Alternatively, you can run the following PolarDB for PostgreSQL (Compatible with Oracle)-specific command to configure this parameter:

    SET xmloption TO { DOCUMENT | CONTENT };

The default value is CONTENT, which indicates that all forms of XML data are allowed.

Encode XML data

You must carefully process multiple character encodings on the client, server, or in the XML data that passes through them. If the text mode is used to pass queries to the server and query results to the client, which is the normal mode, PolarDB for PostgreSQL (Compatible with Oracle) converts all character data that is passed between the client and server to the character encoding of the destination. This includes string representations of XML values. The preceding section provides an example. In most cases, this means that encoding declarations that are contained in XML data may become invalid because the character data is converted to other encodings when the character data is passed between the client and server, and the embedded encoding declaration is not changed. To process this behavior, the system ignores the encoding declarations that are contained in character strings presented for input to the XML type, and assumes that content is in the current server encoding. Next, for correct processing, character strings of XML data must be sent from the client in the current client encoding. The client converts documents to the current client encoding before the client sends the documents to the server, or appropriately adjusts the client encoding. Upon output, XML values do not have an encoding declaration, and the client assumes that all data is in the current client encoding.
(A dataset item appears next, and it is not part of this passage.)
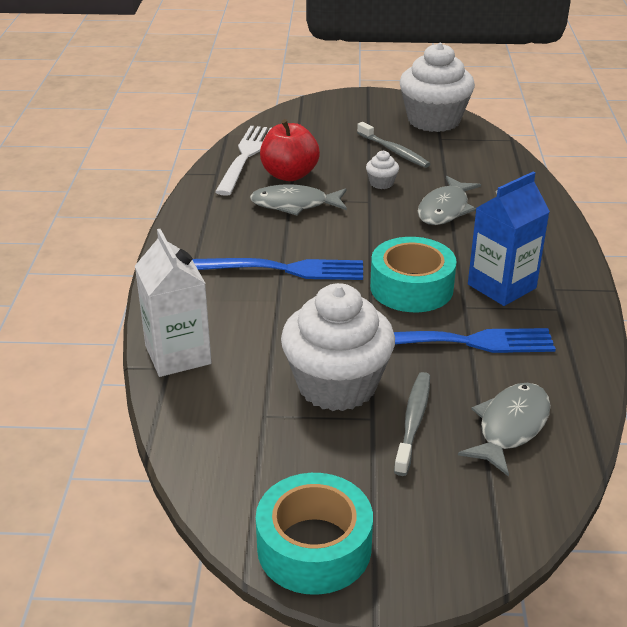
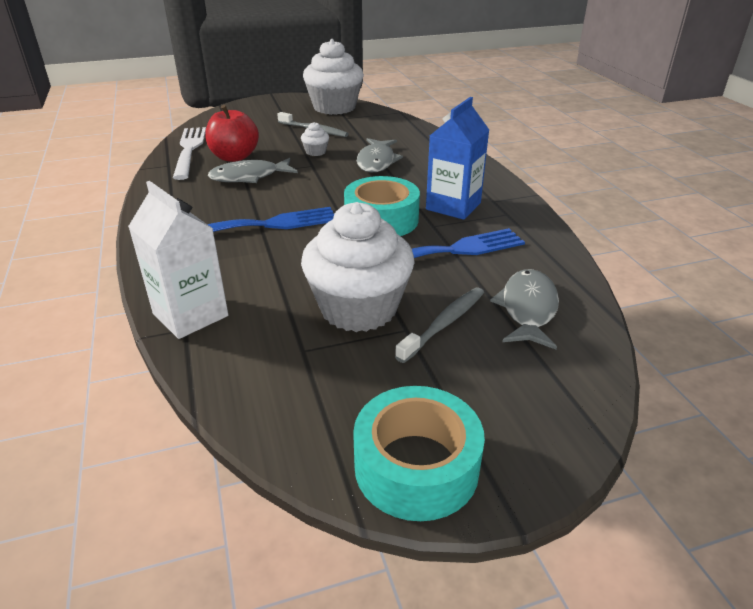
camera: 20 degrees left, 0 degrees up
(413, 422) = (444, 324): grey toothbrush -> grey toothbrush turned 45 degrees clockwise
If the binary mode is used to pass query parameters to the server and query results back to the client, no encoding conversion is performed. In this case, an encoding declaration in the XML data is observed. If the encoding declaration is missing, the data is assumed to be in UTF-8. This is required by the XML standard. Note that PolarDB for PostgreSQL (Compatible with Oracle) does not support UTF-16. Upon output, data has an encoding declaration that specifies the client encoding unless the client encoding is UTF-8. If the client encoding is UTF-8, the encoding declaration is omitted.

It is less error-prone and more efficient to process XML data with PolarDB for PostgreSQL (Compatible with Oracle) if the XML data encoding, client encoding, and server encoding are the same. Because XML data is internally processed in UTF-8, computations are the most efficient if the server encoding is also UTF-8.

Important

Some XML-related functions may not be applicable to non-ASCII data if the server encoding is not UTF-8. Especially, this is known to be an issue for xmltable() and xpath().

Access XML values

The XML type does not provide comparison operators. This is because no well-defined and general comparison algorithm is available for XML data. As a result, you cannot retrieve rows by comparing an XML column against a search value. Therefore, in most cases, XML values are accompanied by a separate key field such as an ID field. Alternatively, you can compare XML values by converting the XML values into character strings first. However, character string comparison is not useful for the XML comparison method.

No comparison operators are available for the XML type. Therefore, you cannot directly create an index on an XML column. If you want to query XML data in a quick manner, you can use one of the following possible solutions: Cast the expression to a character string and index the character string, or index an XPath expression. Of course, the actual query must be adjusted to use the indexed expression.

The text search feature of PolarDB for PostgreSQL (Compatible with Oracle) can also be used to accelerate full-text searches of XML data. However, the necessary preprocessing support is unavailable in the PolarDB for PostgreSQL (Compatible with Oracle) distribution.